Promisingly, over 60% of studies used at least one restricted external validation dataset. Restricted datasets are advantageous over public datasets as it is easier to assess the reliability of ground truth labels and to ensure that validation is truly external38. Images sometimes overlap between online repositories, so even if models were trained and validated on separate public datasets, these datasets may not be completely independent38.
Nevertheless, we identified several methodological issues regarding the external validation process. These include failure to account for technical variation across centres and poor reporting of clinically meaningful evaluation metrics. Furthermore, only one prospective real-world validation study has been conducted to date. Other studies mostly used retrospective, non-representative datasets and case-control study designs, reflecting early-stage validation.
Notably, over 80% of studies were at high risk of bias in the ‘Participant selection/study design’ domain, primarily due to the use of non-diverse, retrospective datasets and case-control studies which are highly susceptible to spectrum bias39. Separate recruitment of cases and controls may result in those with less extreme phenotypes (e.g. early-stage, asymptomatic individuals) being missed from datasets. Subsequently, algorithms may perform inadequately on these individuals in clinic.
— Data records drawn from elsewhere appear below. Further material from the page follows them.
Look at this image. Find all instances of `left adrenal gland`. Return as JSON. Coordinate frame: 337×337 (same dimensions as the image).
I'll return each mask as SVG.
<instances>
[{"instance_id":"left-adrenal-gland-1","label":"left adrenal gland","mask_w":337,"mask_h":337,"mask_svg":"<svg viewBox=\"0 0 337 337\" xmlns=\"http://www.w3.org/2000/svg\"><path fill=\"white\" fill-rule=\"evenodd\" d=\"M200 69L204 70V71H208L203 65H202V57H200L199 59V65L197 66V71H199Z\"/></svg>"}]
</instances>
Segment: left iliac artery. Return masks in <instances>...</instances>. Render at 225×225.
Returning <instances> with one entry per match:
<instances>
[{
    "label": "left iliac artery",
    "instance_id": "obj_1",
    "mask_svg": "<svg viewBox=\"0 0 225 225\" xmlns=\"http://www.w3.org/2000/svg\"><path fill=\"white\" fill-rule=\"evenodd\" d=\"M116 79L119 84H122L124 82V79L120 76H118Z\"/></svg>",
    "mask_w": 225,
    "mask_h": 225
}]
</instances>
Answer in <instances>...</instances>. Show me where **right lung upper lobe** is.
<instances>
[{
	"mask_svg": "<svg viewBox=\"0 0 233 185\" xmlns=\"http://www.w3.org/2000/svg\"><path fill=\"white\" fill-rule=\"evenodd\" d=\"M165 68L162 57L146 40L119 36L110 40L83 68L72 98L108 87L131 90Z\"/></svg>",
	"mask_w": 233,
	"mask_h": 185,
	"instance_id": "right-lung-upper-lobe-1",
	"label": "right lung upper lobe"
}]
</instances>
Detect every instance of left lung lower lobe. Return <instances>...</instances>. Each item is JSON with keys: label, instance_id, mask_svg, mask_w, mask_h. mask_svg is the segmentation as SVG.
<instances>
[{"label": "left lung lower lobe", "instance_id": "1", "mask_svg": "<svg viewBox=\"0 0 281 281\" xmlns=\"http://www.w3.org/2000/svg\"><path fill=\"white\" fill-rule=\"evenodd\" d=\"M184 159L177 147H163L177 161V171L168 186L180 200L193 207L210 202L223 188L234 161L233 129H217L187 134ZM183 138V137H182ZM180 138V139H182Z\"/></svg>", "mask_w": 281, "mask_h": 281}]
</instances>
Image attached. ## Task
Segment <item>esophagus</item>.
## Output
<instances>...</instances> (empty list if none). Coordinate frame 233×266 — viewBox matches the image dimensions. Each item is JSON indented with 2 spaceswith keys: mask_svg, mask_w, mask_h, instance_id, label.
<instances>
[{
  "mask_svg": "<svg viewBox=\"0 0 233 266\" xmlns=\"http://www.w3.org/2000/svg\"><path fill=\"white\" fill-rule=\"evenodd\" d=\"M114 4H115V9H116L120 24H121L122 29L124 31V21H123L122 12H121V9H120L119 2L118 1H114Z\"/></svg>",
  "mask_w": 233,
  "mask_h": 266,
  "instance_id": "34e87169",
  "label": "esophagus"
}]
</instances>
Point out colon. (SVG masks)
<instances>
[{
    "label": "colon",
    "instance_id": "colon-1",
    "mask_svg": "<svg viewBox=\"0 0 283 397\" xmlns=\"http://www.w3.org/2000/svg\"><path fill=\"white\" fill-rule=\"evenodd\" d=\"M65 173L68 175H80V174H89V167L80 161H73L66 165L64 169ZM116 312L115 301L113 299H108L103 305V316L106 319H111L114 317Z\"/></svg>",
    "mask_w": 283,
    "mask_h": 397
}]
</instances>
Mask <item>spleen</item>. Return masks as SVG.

Spectrum bias is a particular concern for algorithms designed to be used in screening settings, where a larger proportion of early-stage cancers will be identified compared to a symptomatic population. This is of particular importance with the introduction of lung cancer screening programmes in high-income countries worldwide4.
While retrospective validation is time- and cost-effective, models may underperform in real-world settings. Prospective studies and ongoing monitoring would be beneficial for understanding whether a model works with existing infrastructure and scanners, and on a population reflecting the target population as closely as possible. Prospective studies could range from small-scale implementation studies to larger RCTs. Encouragingly, we identified a clinical trial at the recruitment stage aiming to validate a lung cancer detection model using a prospective cohort study design (NCT05925764).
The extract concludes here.